Which is probably what attracted Mr Tibbles. Returning to the barbeque to see if it was ready to cook on yet (gauged by the amount of smoke coming off it – boy scouts camp fire level for fish, Vatican scale for chicken and ‘oh my Christ evacuate the town the chemical works is alight!’ for meat) I saw Mr Tibbles himself taking a close interest. Fearing that I was about to see the phrase ‘scalded cat’ brought to life in front of me, I shooed him off and made the call. ‘Have you got your cat back’?

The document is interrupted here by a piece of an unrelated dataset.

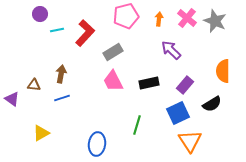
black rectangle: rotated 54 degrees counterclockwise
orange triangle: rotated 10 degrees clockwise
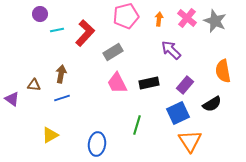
orange semicircle: rotated 10 degrees counterclockwise
pink trapezoid: moved 4 px right, 2 px down
yellow triangle: moved 9 px right, 2 px down
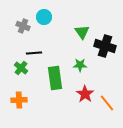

It turns out that Mr Tibbles has been leading a double life. His owner explained that he was dividing his time between her and another family a dozen or so houses along and that my back garden was part of his cat parcourt route between houses. The owner spoke as one betrayed. I gathered from our short conversation that Mr Tibbles had had quite a lot of money spent on him at the vets and was on a strict macrobiotic diet at home. This is probably what drove him to a life of being tickled and living off tasty kitchen scraps down the road. It appeared that the two families now operated a sort of cat-share but I got the impression the owner was confident that her approach to cat rearing was going to win the permanent affection of Mr Tibbles.

Unlikely, from the way he was sniffing my chicken scented smoke, I’d say that cat has not ruled out the possibility of three dinners a day.